**Extract**
•••

In T217747, it was discovered that, in WMF REST services, we use Swagger specs that violate the specification. Specifically, while the Swagger specification for either version 2.x or 3.x does not allow to have optional path parameters, our specs used a devised syntax to denote it, a syntax that violates the original specification.

Per T217747#5007514

version 2.0 of swagger spec does not allow optional path parameters. WMF has this kind of definition (not limited to cxserver). See comment by @GWicke at https://github.com/OAI/OpenAPI-Specification/issues/93#issuecomment-74362417

In the above comments it is clear an effort was made to add support for RFC 6570 URI templates to the specification, an effort that has effectively failed.

3 years after that effort, and despite it being an often asked feature per https://github.com/OAI/OpenAPI-Specification/issues/574 the addition of RFC 6570 URI template is set as deferred. My personal estimation of the chance of this being added to the spec in a later version is, that it's minimal.

OpenAPI/Swagger 3.0.2, a very recently released version (and the current one), still says very clearly [1]

required	boolean	Determines whether this parameter is mandatory. If the parameter location is "path", this property is REQUIRED and its value MUST be true. Otherwise, the property MAY be included and its default value is false.

•••

**What is needed**
Return, word for word, the part of the Swagger path parameter text between "version 2.0 of" and "has effectively failed.", inclusive. The material that follows comes from a separate source unrelated to this text.

**Collected data**
•••

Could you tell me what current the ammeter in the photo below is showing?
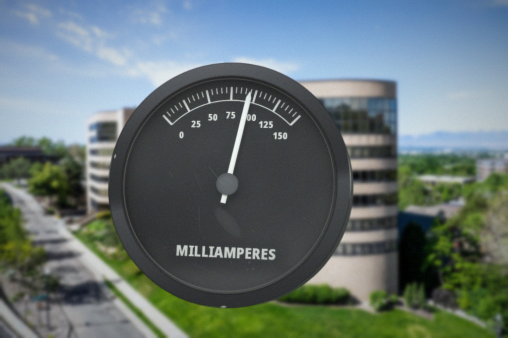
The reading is 95 mA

•••

**Task output**
version 2.0 of swagger spec does not allow optional path parameters. WMF has this kind of definition (not limited to cxserver). See comment by @GWicke at https://github.com/OAI/OpenAPI-Specification/issues/93#issuecomment-74362417

In the above comments it is clear an effort was made to add support for RFC 6570 URI templates to the specification, an effort that has effectively failed.